A lipocalina-2 (LCN2), também conhecida como lipocalina associada à gelatinase de neutrófilos (NGAL), oncogene 24p3 ou siderocalina, é uma proteína segregada. Foi identificada pela primeira vez em 1989 como sendo um “produto” que se encontrava aumentado em células de rim de ratinho em resposta à infeção com o vírus da imunodeficiência símia. Em 1993, foi identificada a proteína análoga humana como sendo uma proteína armazenada nos grânulos dos neutrófilos em associação com a proteína metaloproteinase-9, uma gelatinase que promove a degradação da matriz extracelular.
Diversos fatores e condições têm sido descritos como sendo capazes de induzir a síntese LCN2 em vários tecidos e tipos celulares. Em particular, a sua expressão foi amplamente estudada, em tecidos que são mais propensos à infeção, sendo que, a sua principal função se prende com a resposta imune inata. Neste contexto, a LCN2 é capaz de limitar o crescimento bacteriano através de estratégias de depleção de ferro. Para tal, a LCN2 tem a capacidade de se ligar a sideróforos bacterianos (que são moléculas com alta afinidade para o ferro do hospedeiro) carregados com ferro, ficando assim as bactérias impedidas de o capturar. No entanto, dada a descoberta de sideróforos endógenos mamíferos, bem como, de recetores na superfície celular capazes de ligar LCN2 (nomeadamente o 24p3R e a megalina), foram atribuídas novas funções a esta proteína. Assim, mesmo na ausência de infeções, a LCN2 é igualmente produzida e é capaz de interagir com os sideróforos endógenos e ligar-se aos seus recetores na superfície celular, e mediar processos celulares através do transporte de ferro.

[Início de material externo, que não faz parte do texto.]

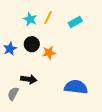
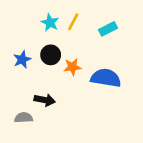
blue semicircle: (76, 87) -> (106, 78), moved
gray semicircle: (13, 94) -> (24, 118), turned 56

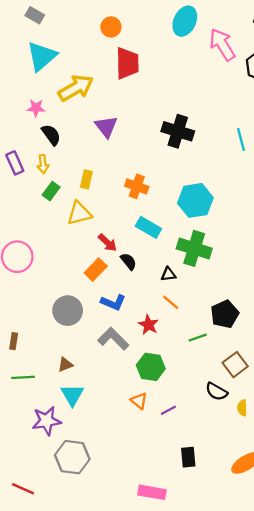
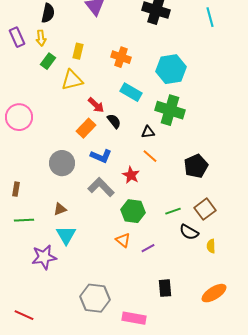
black semicircle: (51, 135) -> (48, 13), turned 48
green line: (198, 338) -> (173, 211), moved
gray hexagon: (72, 457) -> (95, 298), moved

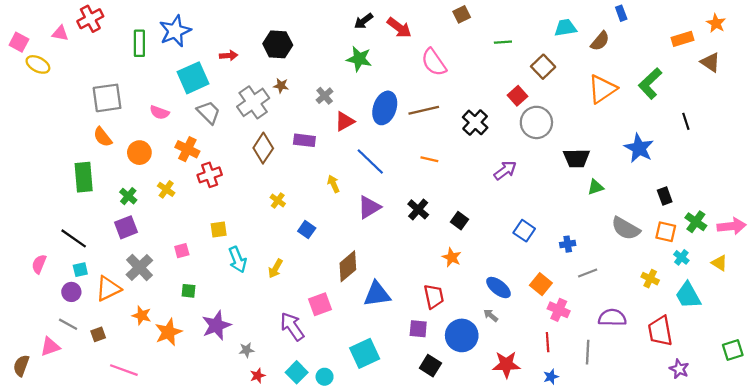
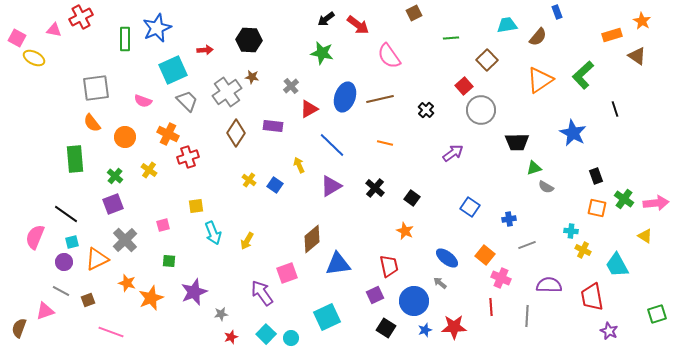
black cross: (475, 122) -> (426, 110), size x0.7
gray semicircle: (626, 228) -> (546, 187), moved, size x0.6
blue square: (307, 230) -> (275, 185), moved
cyan cross: (681, 257) -> (571, 231), moved, turned -32
pink semicircle: (39, 264) -> (35, 237), size x1.4
purple square: (418, 329) -> (375, 295), turned -30
blue star: (551, 377) -> (425, 330), moved

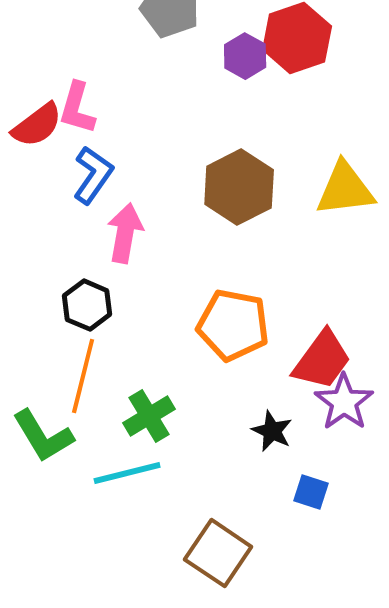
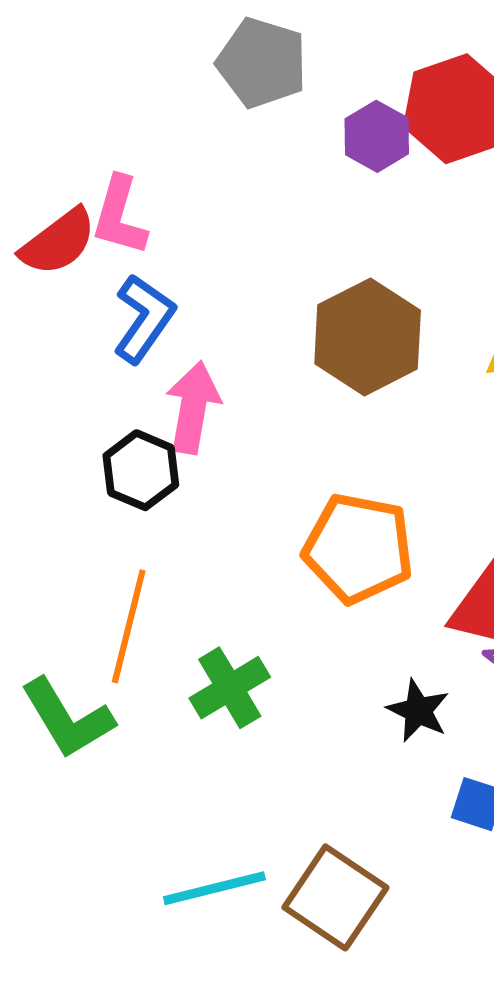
black hexagon: (87, 305) -> (141, 470), moved
cyan line: (127, 473) -> (214, 888), moved

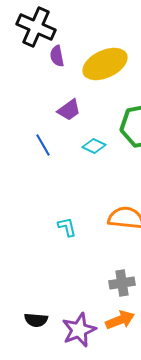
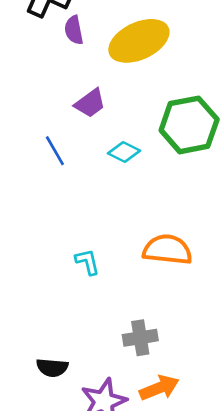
gray cross: (122, 283) -> (140, 338), moved
black semicircle: (36, 320) -> (52, 368), moved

Por exemplo, foi proposta uma via de aquisição de ferro por parte das células mediada pela LCN2, e consequentemente foi identificado o seu papel na proliferação celular, desenvolvimento e proteção de tecidos, assim como na apoptose. Provavelmente, nesse sentido, a LCN2 surge associada a diferentes tipos de carcinomas e dano celular como é o caso da lesão renal aguda, sendo nestes casos usada como biomarcador de doença e de prognóstico.
Alguns estudos foram feitos para tentar desvendar o papel da LCN2 no cérebro. A título de exemplo, com o nosso trabalho mostramos que, a deleção da LCN2 induz uma diminuição na proliferação das células estaminais neuronais, com impacto em tarefas cognitivas dependentes do hipocampo. Esta diminuição, na proliferação devem-se ao fato das células se encontrarem estagnadas no estado G0/G1 do ciclo celular, induzida pelo aumento dos níveis de stress oxidativo endógeno. Estes achados foram corroborados pela observação de que, a suplementação dos ratinhos que não expressam LCN2, com um quelante de ferro resgata do stresse oxidativo e promove a progressão das células no ciclo celular revertendo os deficits cognitivos.
Recentemente a LCN2 foi também identificada como sendo uma hormona. Neste contexto, foi mostrado em ratinhos que, a LCN2 segregada pelos osteoblastos é capaz de manter a homeostasia da glicose, através da indução da secreção de insulina. Além disso, a LCN2 dos osteoblastos mostrou ser capaz de inibir a ingestão de alimentos uma vez que, quando em circulação, atravessa a barreira hematoencefálica, liga-se ao recetor de melanocortina 4 (MC4R, um novo recetor para a LCN2) nos neurónios paraventriculares e ventromediais do hipotálamo e ativa uma via anorexigênica dependente de MC4R (supressora do apetite).